Inmigración y voto

Deia, J. Gabriel De Mariscal, 24-09-2007

Cuando una persona es huésped en casa ajena, puede esperar que la familia receptora le trate con respeto y atención y le de cobijo, como corresponde a las normas de la hospitalidad. Pero, en razón de esas mismas normas, el huésped debe respetar la casa, sus principios, sus costumbres y su organización, y ajustarse a ellos, sin pretender, y menos exigir, que el ritmo, los principios y normas del hogar receptor se acomoden a sus propias necesidades, principios, gustos y exigencias. Si la casa receptora no fuere compatible con aspectos que le son vitales, el huésped sólo tiene una salida respetable: marcharse a lugar donde encuentre esa compatibilidad.

Esto, que es elemental, es también aplicable al inmigrante, huésped de comunidad ajena por decisión propia y sin ser llamado, sean cuales sean las causas de su llegada. Las normas de la hospitalidad deben ampararle, sobre todo si las causas de su emigración son de las que se imponen a la voluntad de los individuos. Se le debe respeto y, en lo posible, ayuda. Pero de ahí a darle posibilidad de conculcar principios fundamentales de la comunidad receptora, o de decidir sobre las más leves cuestiones básicas de nuestra organización sociopolítica, hay un abismo.

Por otra parte, al igual que el huésped en general, el inmigrante es una abstracción. No existe. Existe éste o aquel inmigrante con su nombre y apellido, con sus características personales. Todos son diferentes como personas y forman parte de grupos culturales distintos. El trato no puede ser el mismo. Y precisamente en aplicación del principio de igualdad.

Hay grupos de inmigrantes, que sólo aspiran a rehacer su vida, a trabajar lo posible y a establecerse en el país receptor o regresar a su país una vez obtenida una mejora de sus medios de subsistencia. Pero los hay también, desgraciadamente no son pocos delincuentes ya en origen, miembros de mafias y bandas. Su efecto es perturbar la vida del país de acogida, asociándose en ocasiones con delincuentes interiores.

Las culturas, principios, costumbres, y religiones de cualesquiera grupos de inmigrantes entran siempre en conflicto mayor o menor con nuestra cultura, principios, costumbres y regulación jurídica fundamental. Algunos de estos conflictos, a veces de cierta importancia, son reducibles a un equilibrio razonable. Esos inmigrantes son susceptibles de integración sin renuncias imposibles a sus propias características culturales y morales.

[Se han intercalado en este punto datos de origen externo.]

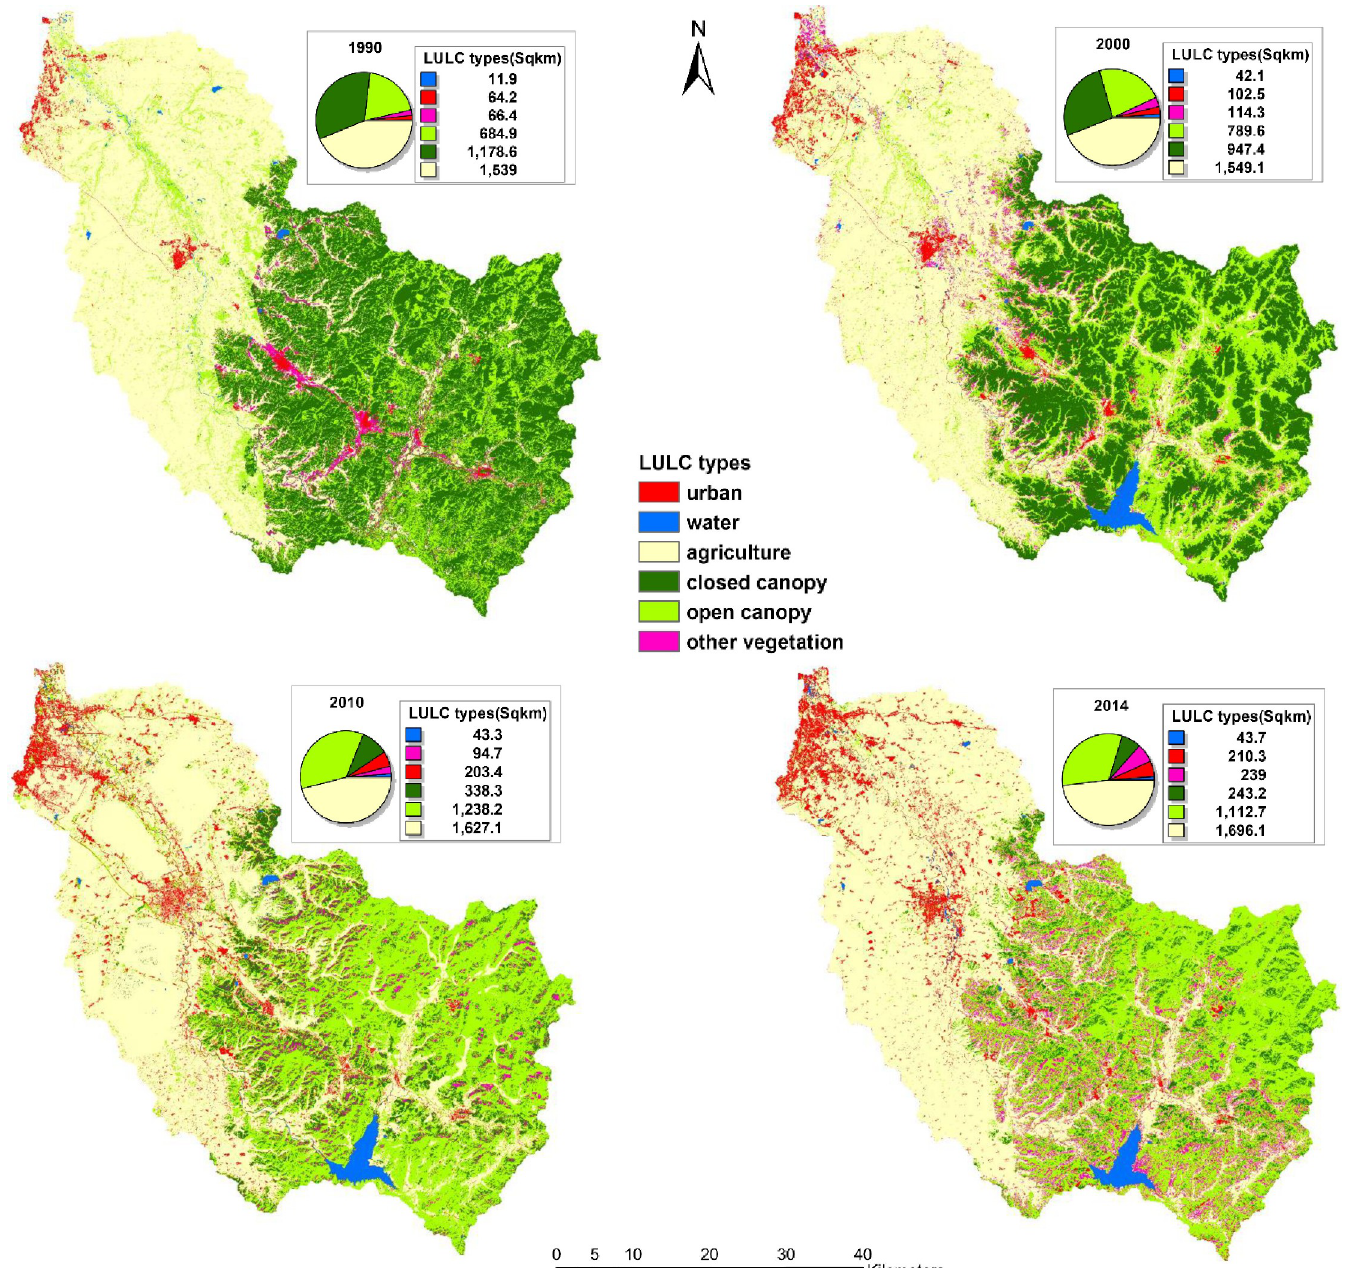
Fig 2. LULC maps of the watershed at four time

Hay finalmente un grupo de inmigrantes, los musulmanes, que en principios que les son básicos, no pueden coincidir de ningún modo con principios fundamentales de nuestra vida cultural, social y política. Sin entrar en el problema de la agresividad de grupos fanáticos islamistas y de su esfuerzo de infiltración en nuestras comunidades para destruir, los musulmanes no pueden integrarse no hablo de asimilarse de ninguna manera en nuestros sistemas sin abandonar convicciones y hábitos para ellos irrenunciables. En alguna otra ocasión he mencionado expresamente esos puntos y todo el mundo con algún conocimiento del Islam sabe a lo que me refiero. No hago ninguna valoración negativa del musulmán ni de su religión. Lo dicho es mera constatación de la auténtica realidad.

Dado el origen extranjero de la inmigración y la diversidad de su panorama, hablar sin más de “otorgar el voto al inmigrante” es un desatino. Cuando la propuesta viene de una organización privada, como la formulada no hace mucho, según algún medio de comunicación, por SOS Racismo, es una grave irresponsabilidad, pero puede valorarse como una simple ocurrencia. El problema alcanza otro nivel de gravedad, cuando leemos en este mismo periódico (27.04.07, p. 23) que una Corporación pública democrática, el Ayuntamiento de Donostia, adopta una “declaración institucional” solicitando lo mismo. Esto es, en mi opinión, un acto de deslealtad mayúscula para con la comunidad de ciudadanos propia y con los electores de los concejales correspondientes. Respecto de los que votaron en contra, si los hubiere, se ha de destacar la falta de responsabilidad que implica guardar silencio ante tal dislate. Al menos a mí no me ha llegado ninguna declaración reprobatoria, como debería esperarse de una política sensata.

El voto es atributo exclusivo del ciudadano y ser ciudadano implica identificación en lo sustancial con la comunidad en la que se está inserto, aun cuando, como dice Rawls, “podamos poner en tela de juicio, si no hasta rechazar, mucho de ello.” Ciudadano es, pues, quien tiene arraigo y lo acredita. El mero inmigrante no lo tiene. Pedir el voto para el mero inmigrante es, por ello, un atentado a un principio sustancial de la convivencia democrática. ¿No será confundir progreso con ignorancia, irresponsabilidad y escasa sensatez?